La chiave è sviluppare una visione umanista ed ecumenica: gli altri siamo noi. Non siamo sole né diverse: a noi si applicano gli stessi meccanismi che noi applichiamo agli altri. Per la legge di compensazione, ogni rifiutata è stata in qualche occasione una rifiutante. Anche alla più bistrattata delle donne è successo di avere il coltello dalla parte del manico. Andate con la mente a quei momenti: odiavate quel poveretto? Vi repelleva? Volevate ucciderlo? Vi sentivate cattive come un boia incappucciato? La risposta, tendenzialmente è no: semplicemente quella persona, pur non disgustandovi, non vi piaceva. Non vi solleticava la fantasia, non vi ispirava, non vi faceva venire voglia di prepararvi e uscire. Posso tirarvi fuori diversi nomi di persone con cui sono uscita e ai quali, con tutta la buona volontà del mondo, tuttora non so trovare dei difetti impedienti. Semplicemente non mi piacevano, nonostante fossero carini, intelligenti, beneducati, con un lavoro stimolante e interessi piacevoli. Se avessero indossato la camicia della domenica, sfoderato un’American Express Centurion, m’avessero portato in barca e assoldato dei pesci ammaestrati per cantare “Baciala”, mi sarebbero piaciuti? La risposta è NO.

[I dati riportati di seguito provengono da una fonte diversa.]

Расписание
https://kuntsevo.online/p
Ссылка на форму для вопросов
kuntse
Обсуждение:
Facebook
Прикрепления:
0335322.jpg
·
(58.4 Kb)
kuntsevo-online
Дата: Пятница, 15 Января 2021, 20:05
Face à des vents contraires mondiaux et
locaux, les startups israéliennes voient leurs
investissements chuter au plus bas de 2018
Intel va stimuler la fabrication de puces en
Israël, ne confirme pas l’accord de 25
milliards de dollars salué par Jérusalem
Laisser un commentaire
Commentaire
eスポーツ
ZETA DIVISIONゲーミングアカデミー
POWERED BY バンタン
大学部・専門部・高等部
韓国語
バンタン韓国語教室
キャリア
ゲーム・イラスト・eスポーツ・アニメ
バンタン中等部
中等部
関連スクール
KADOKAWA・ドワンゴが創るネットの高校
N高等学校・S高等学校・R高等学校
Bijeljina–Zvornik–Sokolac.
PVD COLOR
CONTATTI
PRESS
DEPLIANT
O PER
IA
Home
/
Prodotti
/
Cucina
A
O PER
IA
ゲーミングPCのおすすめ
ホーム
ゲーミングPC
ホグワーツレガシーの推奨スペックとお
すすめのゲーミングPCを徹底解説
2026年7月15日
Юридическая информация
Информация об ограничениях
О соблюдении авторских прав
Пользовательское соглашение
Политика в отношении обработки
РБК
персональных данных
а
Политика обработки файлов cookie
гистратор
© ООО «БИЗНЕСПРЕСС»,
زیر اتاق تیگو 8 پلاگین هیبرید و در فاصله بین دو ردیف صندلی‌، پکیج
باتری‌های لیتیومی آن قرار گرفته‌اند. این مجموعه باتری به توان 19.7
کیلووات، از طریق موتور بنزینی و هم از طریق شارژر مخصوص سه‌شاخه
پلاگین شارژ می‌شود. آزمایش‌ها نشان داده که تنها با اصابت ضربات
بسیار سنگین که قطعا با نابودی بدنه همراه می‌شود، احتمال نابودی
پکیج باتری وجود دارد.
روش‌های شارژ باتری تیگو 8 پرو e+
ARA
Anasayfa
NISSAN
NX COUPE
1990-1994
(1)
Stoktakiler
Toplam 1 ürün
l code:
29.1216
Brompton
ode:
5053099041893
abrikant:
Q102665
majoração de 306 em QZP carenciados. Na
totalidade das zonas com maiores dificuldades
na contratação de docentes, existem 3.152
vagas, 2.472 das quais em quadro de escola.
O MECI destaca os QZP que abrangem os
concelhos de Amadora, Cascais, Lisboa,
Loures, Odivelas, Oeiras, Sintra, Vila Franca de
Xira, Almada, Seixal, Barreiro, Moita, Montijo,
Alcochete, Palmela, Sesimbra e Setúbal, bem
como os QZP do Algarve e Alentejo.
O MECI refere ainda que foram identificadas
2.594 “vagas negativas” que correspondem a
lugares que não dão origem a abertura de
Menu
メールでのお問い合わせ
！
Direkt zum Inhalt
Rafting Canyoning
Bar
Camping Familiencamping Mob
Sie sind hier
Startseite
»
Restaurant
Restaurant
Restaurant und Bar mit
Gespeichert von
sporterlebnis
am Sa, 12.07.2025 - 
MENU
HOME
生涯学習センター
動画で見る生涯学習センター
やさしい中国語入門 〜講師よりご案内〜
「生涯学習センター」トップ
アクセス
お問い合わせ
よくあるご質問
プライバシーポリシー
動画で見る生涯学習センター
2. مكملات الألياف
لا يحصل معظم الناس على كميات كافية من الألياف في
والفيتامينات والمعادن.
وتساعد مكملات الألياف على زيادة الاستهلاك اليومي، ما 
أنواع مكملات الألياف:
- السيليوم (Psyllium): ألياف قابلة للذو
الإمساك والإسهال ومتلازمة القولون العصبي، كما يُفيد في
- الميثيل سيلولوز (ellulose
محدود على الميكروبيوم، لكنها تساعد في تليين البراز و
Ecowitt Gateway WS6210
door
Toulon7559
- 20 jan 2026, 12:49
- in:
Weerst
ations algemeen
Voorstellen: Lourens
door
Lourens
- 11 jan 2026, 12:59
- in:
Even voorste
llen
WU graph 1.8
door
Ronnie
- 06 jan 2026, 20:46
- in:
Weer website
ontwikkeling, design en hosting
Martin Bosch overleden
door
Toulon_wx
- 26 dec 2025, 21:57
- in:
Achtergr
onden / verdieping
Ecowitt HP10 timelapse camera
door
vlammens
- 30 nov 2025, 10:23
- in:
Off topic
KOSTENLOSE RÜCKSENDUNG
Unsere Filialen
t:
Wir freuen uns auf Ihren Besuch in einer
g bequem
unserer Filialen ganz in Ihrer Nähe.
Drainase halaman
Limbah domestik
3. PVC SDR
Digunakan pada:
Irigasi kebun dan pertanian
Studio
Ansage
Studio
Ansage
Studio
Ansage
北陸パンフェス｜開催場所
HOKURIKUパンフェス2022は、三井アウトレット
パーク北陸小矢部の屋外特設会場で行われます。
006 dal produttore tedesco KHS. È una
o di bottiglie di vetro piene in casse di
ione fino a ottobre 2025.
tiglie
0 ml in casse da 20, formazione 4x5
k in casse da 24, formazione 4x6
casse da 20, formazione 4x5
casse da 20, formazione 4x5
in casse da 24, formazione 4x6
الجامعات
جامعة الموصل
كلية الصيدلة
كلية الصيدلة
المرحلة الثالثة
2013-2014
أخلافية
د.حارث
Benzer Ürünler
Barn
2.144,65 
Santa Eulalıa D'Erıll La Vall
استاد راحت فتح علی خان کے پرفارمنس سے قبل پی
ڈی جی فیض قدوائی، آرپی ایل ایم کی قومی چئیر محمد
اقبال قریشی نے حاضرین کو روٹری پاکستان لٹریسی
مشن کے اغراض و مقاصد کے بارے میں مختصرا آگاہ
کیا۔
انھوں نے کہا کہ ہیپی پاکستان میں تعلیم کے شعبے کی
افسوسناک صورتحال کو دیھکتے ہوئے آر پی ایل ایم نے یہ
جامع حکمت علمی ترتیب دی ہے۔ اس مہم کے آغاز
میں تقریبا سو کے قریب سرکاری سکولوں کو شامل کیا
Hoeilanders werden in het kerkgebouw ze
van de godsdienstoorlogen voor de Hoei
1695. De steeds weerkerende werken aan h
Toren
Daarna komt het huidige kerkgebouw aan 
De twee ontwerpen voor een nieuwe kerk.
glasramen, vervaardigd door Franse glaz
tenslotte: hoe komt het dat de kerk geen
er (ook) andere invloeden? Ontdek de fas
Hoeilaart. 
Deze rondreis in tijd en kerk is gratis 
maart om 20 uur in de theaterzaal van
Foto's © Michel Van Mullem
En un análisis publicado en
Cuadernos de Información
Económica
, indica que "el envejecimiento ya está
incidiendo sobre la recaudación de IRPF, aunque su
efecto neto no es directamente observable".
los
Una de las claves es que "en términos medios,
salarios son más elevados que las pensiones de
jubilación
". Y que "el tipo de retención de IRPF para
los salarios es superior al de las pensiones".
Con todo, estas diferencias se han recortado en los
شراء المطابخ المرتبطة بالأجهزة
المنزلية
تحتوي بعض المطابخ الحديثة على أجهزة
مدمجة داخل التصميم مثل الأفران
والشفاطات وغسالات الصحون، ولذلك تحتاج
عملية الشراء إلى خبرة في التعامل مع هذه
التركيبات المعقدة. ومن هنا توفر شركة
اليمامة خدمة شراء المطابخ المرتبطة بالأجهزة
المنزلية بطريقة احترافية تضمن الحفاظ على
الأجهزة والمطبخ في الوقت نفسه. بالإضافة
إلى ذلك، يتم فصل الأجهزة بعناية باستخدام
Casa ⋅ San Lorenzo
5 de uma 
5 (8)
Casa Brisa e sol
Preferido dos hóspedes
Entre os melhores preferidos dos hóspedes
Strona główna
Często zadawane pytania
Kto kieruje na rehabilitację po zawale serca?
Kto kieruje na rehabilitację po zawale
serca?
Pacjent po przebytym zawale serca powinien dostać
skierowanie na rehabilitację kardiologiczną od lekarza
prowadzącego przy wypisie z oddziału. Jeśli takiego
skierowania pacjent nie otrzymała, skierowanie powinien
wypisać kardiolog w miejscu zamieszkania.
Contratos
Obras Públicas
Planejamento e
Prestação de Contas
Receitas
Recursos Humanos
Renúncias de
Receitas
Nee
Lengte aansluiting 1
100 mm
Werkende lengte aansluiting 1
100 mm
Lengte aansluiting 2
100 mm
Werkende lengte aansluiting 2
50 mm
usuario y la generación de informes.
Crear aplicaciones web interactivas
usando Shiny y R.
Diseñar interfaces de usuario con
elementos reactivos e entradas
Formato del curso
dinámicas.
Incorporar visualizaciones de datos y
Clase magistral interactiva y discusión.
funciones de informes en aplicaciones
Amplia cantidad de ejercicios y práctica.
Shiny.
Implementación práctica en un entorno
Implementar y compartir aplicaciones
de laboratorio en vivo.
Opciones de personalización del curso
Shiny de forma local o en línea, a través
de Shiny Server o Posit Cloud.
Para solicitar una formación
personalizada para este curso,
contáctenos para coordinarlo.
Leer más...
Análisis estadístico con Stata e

Ora, giacché conoscete il sapore di quella sensazione, come mai vi riesce così difficile concedere a un altro di provarla nei vostri confronti? Soprattutto, perché sviluppate aspettative irrealistiche sulle vostre capacità? Sperate veramente che uscendo insieme una volta di più gli farete cambiare idea? Uno che non vi chiama più dopo uno o due appuntamenti non vi sta dando un umiliante benservito, non sta comprando dei billboard sull’Autosole per annunciare che vi sta scaricando, non sta trafiggendo con dei ferri da calza una bambola con le vostre sembianze, non vi sta abbandonando incinte e disonorate davanti ad un convento di Carmelitane Scalze. Abbozzate, minimizzate la gravità dell’onta: vi assicuro, non è successo niente. Lui, come tutti gli esseri umani dai tempi di Lucy, procede per tentativi e sta esercitando il diritto di testare qualcosa, verificare che non gli piace e quindi decidere di non averne più. Il che, in un mondo fatto di esseri umani, caratterizzato da frequenti interazioni, intensa concorrenza ed eccesso di offerta, è assolutamente normale.

PS Io non voglio esortare nessuno al disfattismo o a gettare la spugna. E’ solo un altro invito a capire la differenza tra “mi rode” e “mi dispiace”.